Local business leaders are actively weighing the proper balance of formula stores and independent retailers and restaurateurs in downtown Steamboat Springs.
Steamboat already has an ordinance that gives it the tools to manage "big-box" retailers. Formula stores are a slightly different species of nationally branded chain stores. Formula stores are smaller shops and restaurants that can physically fit into a historic downtown shopping district.
Main Street Steamboat Springs, a group of downtown business owners and other officials, sent a letter to City Planning Director Tom Leeson this month with suggestions for a possible draft ordinance that would spell out terms for formula stores contemplating a move to Steamboat --- more specifically to the Main Street district that runs along Yampa Street, Lincoln Avenue and Oak Street.
The formal definition of formula stores describes businesses that are required by contract to adopt standardized services and policies -- employee uniforms and corporate architecture, for example.
"We definitely are not saying that we want to keep them out," said Ruth Dombrowski. "But there's got to be a proper mix."
Dombrowski is a vice president at Alpine Bank and chairwoman of Main Street Steamboat Springs' Economic Restructuring Committee. Her group recently drafted a set of recommendations on language it thinks should be included in a draft "formula store ordinance" being researched by the city planning department.
The recommendations were endorsed by Main Street Steamboat's board of directors and sent to the city.
"We, like so many other small towns, are trying to preserve the unique character of our downtown," the letter from the Main Street board read. "Now, as a state-designated Main Street district, we feel even stronger about our position."
Main Street recommends that formula restaurants and stores not be allowed to locate on a downtown street corner. The experiences of other communities, such as Sausalito, Calif., show that fast-food restaurants at corner locations shape the public's perception of the entire block, Dombrowski said.
In addition, the Main Street board recommends that formula businesses be compatible with surrounding uses and not be allowed to occupy more than 50 linear feet of street frontage.
The most complex of Main Street's recommendations would kick in if formula retail stores and restaurants in downtown Steamboat, taken in aggregate, exceeded 20 percent of the total amount of commercial street-level spaces in the district.
At that point, Main Street recommends that new formula businesses be held to a higher level of review requiring a conditional use permit.
When formula businesses exceed 20 percent of the space in downtown, Main Street's board recommends the city weigh questions such as, "Will
it contribute to maintaining our unique character?" and "How will its square footage occupancy affect other establishments selling similar products?"

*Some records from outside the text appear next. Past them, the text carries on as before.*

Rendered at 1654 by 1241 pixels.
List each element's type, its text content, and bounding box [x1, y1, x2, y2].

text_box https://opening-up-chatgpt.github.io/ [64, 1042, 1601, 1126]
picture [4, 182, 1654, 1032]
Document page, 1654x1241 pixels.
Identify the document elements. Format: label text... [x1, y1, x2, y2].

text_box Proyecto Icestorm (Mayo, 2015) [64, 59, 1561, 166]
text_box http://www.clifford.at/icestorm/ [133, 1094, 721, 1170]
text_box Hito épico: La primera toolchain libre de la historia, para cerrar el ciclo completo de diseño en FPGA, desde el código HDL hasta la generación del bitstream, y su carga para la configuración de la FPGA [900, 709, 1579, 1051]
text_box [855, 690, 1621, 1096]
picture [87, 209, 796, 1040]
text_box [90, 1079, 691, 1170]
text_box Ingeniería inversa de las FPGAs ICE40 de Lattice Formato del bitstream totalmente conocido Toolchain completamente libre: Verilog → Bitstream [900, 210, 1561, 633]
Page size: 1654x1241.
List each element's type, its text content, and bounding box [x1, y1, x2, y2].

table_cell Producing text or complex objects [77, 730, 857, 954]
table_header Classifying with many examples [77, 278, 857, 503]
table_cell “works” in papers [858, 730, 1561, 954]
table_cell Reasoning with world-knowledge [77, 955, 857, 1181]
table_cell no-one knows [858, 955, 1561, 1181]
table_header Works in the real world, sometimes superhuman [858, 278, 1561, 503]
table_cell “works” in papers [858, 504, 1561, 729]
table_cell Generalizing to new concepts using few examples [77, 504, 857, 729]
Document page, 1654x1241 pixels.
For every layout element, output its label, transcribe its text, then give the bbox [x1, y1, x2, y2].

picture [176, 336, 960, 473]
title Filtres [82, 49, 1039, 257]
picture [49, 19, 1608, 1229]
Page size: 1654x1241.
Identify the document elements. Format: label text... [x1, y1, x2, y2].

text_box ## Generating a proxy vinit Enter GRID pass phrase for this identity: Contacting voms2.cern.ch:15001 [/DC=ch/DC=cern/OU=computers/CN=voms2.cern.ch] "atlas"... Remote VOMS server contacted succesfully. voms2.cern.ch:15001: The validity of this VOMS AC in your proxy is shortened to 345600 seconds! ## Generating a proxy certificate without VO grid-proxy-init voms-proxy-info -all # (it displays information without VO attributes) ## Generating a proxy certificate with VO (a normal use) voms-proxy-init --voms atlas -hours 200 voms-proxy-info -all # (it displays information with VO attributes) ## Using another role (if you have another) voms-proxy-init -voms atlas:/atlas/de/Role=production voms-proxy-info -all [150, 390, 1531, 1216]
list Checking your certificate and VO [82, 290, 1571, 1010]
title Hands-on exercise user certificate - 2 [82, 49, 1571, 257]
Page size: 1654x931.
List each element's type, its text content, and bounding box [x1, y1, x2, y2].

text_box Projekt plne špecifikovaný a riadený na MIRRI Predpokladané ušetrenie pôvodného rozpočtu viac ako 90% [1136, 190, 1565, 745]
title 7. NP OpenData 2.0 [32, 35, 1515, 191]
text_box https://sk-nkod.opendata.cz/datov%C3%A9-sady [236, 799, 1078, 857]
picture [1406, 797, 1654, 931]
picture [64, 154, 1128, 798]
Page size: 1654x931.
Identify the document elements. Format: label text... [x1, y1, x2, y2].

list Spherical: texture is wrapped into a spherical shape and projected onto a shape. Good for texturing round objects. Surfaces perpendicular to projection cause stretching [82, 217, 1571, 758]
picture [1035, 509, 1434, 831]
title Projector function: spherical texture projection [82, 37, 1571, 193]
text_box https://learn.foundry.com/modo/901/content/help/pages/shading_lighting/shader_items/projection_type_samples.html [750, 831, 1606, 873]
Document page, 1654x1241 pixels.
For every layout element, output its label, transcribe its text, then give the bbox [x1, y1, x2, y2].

Scott Ford, director of the Small Business Development Center at Colorado Mountain College and a recent addition to Dombrowski's committee, said he thinks it's reasonable to regulate how big formula stores can be, what they can look like and where they are located. But he said he would be hesitant to go further and try to rule out certain categories of merchandise.
"I'm in favor of making sure their visual character can be integrated into the community. But you have to be careful about saying, 'We are not going to let another shoe store in,'" for example, Ford said. "As soon as you do, you sow the seeds of mediocrity. Not that the existing store is necessarily going to become mediocre. But what incentive does it have to improve? That concerns me."
Ford thinks the best preparation for a possible increase in the number of nationally branded formula stores here is to strengthen existing businesses and the skill sets of their proprietors.
"We could agonize about them coming and not grab a hold of what's important," Ford said.
Big retailers such as Old Navy have entire departments devoted to recognizing consumer trends in advance, Ford said. Independent retailers don't have those resources. An important role for Main Street, he said, is to continue to bring in national merchandising and marketing experts to offer their expertise to local independents.
"We need to integrate formula stores into the community when they arrive," Ford said. "In the meantime, we can become better at what we do and prepare to outplay them on this playing field we know so well."
'Great years ahead'
Steamboat is not alone in its efforts to regulate formula stores. An organization called The New Rules Project reports that cities such as Arcata, Calif.; Bainbridge Island, Wash.; Bristol, R.I.; Coronado, Calif., and Port Jefferson, N.Y.; among others, have taken steps to manage the terms under which formula stores can enter their communities.
Port Jefferson passed an ordinance in 2000 that barred formula fast-food restaurants from its historic waterfront district.
Bristol, south of Providence, passed an ordinance in 2004 that limits formula businesses to 2,500 square feet and forbids them from taking up more than 65 feet of street frontage in the downtown district.
Arcata passed an ordinance in 2002 that limits the number of formula restaurants in the city to nine.
Dombrowski said her committee members have an open mind to the possibility that the right formula store in the right place could be good for business. They recognize, Dombrowski said, that some formula stores might fill a need for local shoppers that isn't currently being met.
A trio of redevelopment projects poised to begin construction in Steamboat's downtown will add to the inventory of commercial spaces in Steamboat's Main Street district.
Ford speculates those new buildings may afford well-established local businesses the opportunity they've been seeking to own their real estate. If leased commercial spaces open up, formula stores, with their deep pockets and proven track records, might look like ideal tenants.
"I think we have some great years ahead of us," Ford said.